“As I bring you greetings from a country and a people who are caught, of no fault of their own, in a life-and-death struggle for their own future I want to highlight the importance of a faith perspective amid the leadership class,” said Shevchuk, the head of the Ukrainian Greek Catholic Church. “You should love your neighbour as you love yourself. There is no greater commandment than this.”
Shevchuk spoke on May 2 at Toronto’s University of St. Michael’s College to more than 260 people, the majority from the Ukrainian community. Keeping in mind the strong emotional ties of the crowd to Ukraine, which is battling a pro-Russian insurgency after the fall of its previous pro-Russian president Viktor Yanukovych, Shevchuk stressed this point of loving one’s neighbour by stating that this means loving the Russians who’ve become the antagonists of the tragic story playing out in their homeland.
“We want everyone to know that God is with us and for that reason the Church will stand with the people,” he said. “But we also want them to understand that God loves the armies and citizens of Russia as well. Who could believe in a God that only loves one side?”
Shevchuk said the conflict, which began last November when protesters seeking closer ties to Europe than Russia forced Yanukovych out, may have started over economical implications of joining the European Union but has since evolved into a struggle for human dignity.
“The media of course makes endless references to the association agreement with the European Union,” he said. “But as the government responded with brutality the protest became much more than the voicing of the pro-European stance. They turned into a national movement to restore human dignity.
“Human dignity demands from us respect for every human being, every nation, every ethnicity and religious tradition; these are children of God we are talking about.”
Toronto’s Cardinal Thomas Collins, who attended the evening event hosted by the Metropolitan Andrew Sheptytsky Institute, sees this Christian virtue of loving one another as a solution to the conflict.
“He brings a message of peace and holiness in the midst of a terrible and violent and difficult situation,” said Collins. “Violence against violence is not good and the way of our Christian faith is to respond to those things with a spirit of love and that is what the patriarch is talking about. It is the way, the way of the cross, which will lead to a solution.”
To respect this commandment of God while continuing to “build a future rather than just sit and wait for it to arrive,” education must remain a focus in Ukraine and abroad, Shevchuk said.
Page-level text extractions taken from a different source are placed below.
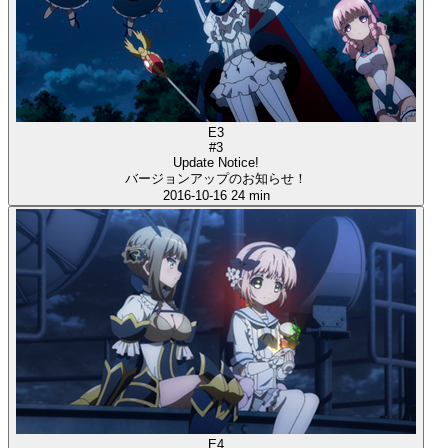
E3
#3
Update Notice!
バージョンアップのお知らせ！
2016-10-16
24 min
E4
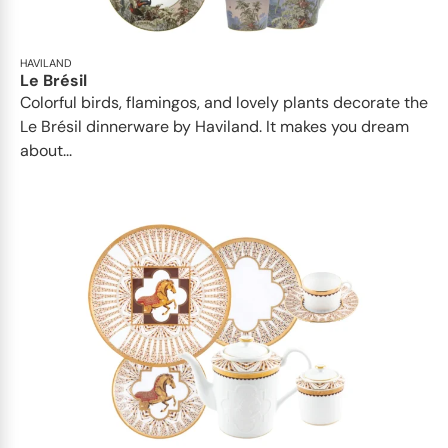
HAVILAND
Le Brésil
Colorful birds, flamingos, and lovely plants decorate the
Le Brésil dinnerware by Haviland. It makes you dream
about...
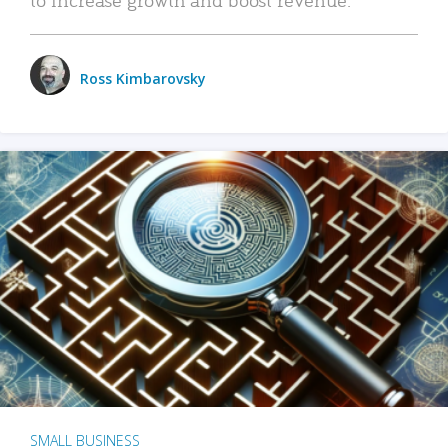
Ross Kimbarovsky
SMALL BUSINESS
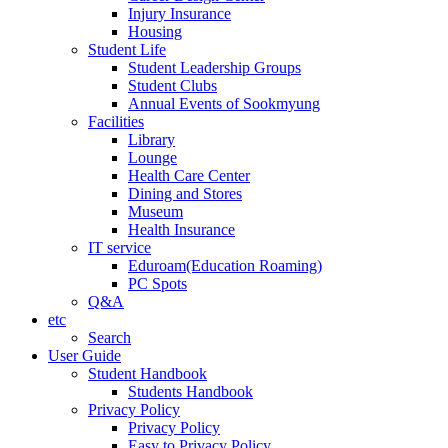
Injury Insurance
Housing
Student Life
Student Leadership Groups
Student Clubs
Annual Events of Sookmyung
Facilities
Library
Lounge
Health Care Center
Dining and Stores
Museum
Health Insurance
IT service
Eduroam(Education Roaming)
PC Spots
Q&A
etc
Search
User Guide
Student Handbook
Students Handbook
Privacy Policy
Privacy Policy
Easy to Privacy Policy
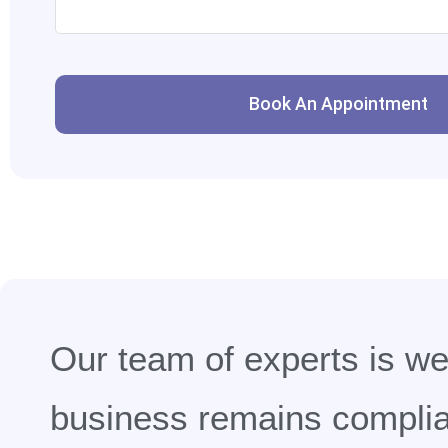
Book An Appointment
Our team of experts is wel
business remains complian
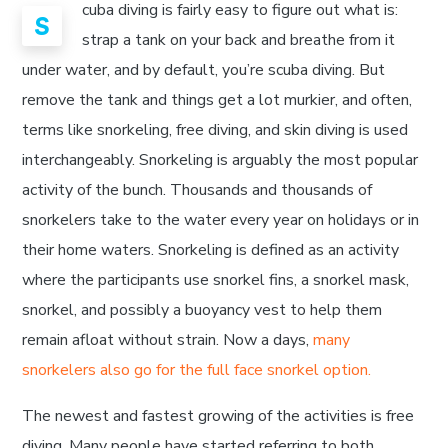
cuba diving is fairly easy to figure out what is:
S
strap a tank on your back and breathe from it
under water, and by default, you’re scuba diving. But
remove the tank and things get a lot murkier, and often,
terms like snorkeling, free diving, and skin diving is used
interchangeably. Snorkeling is arguably the most popular
activity of the bunch. Thousands and thousands of
snorkelers take to the water every year on holidays or in
their home waters. Snorkeling is defined as an activity
where the participants use snorkel fins, a snorkel mask,
snorkel, and possibly a buoyancy vest to help them
remain afloat without strain. Now a days,
many
snorkelers also go for the full face snorkel option.
The newest and fastest growing of the activities is free
diving. Many people have started referring to both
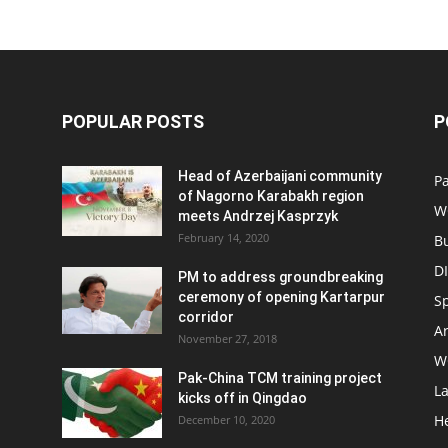
POPULAR POSTS
P
Head of Azerbaijani community
Pa
of Nagorno Karabakh region
W
meets Andrzej Kasprzyk
February 14, 2020
B
D
PM to address groundbreaking
ceremony of opening Kartarpur
S
corridor
Ar
November 27, 2018
W
Pak-China TCM training project
L
kicks off in Qingdao
H
December 10, 2020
“Civilized societies demand education; it is not an option but rather a necessity,” he said. “It is imperative that we continue to build not only on churches, temples, synagogues in which to worship the world but also cathedrals of learning in which we encourage human minds to strain towards the solution.”
Oksana Loza, a first-generation Ukrainian Canadian, also sees education as essential to dismantling the hatred which has fueled violence in Ukraine.
“We are still so naive that even though history has repeated itself ... I do not think people believe how these lives (of the Ukrainians) have been twisted,” she said. “Evil does exist today.”
Jason Kenney, Canada’s Minister of Employment and Social Development, agrees with Loza and Shevchuk about the importance of education as a solution to the crisis in Ukraine. While the federal government continues to uphold sanctions against Russia and provide military support for Ukraine, Kenney is calling on Canadians to send their support to Ukraine’s educational institutions.
“We will continue to do everything that we can in terms of resources to support the Ukrainian people during this time of real threat to their sovereignty,” said Kenney.
“One thing I will suggest to Catholics is to consider supporting one of the single most important institutions in civil society in Ukraine which is the Catholic University of Ukraine. I think that is one of the best things that people can do.”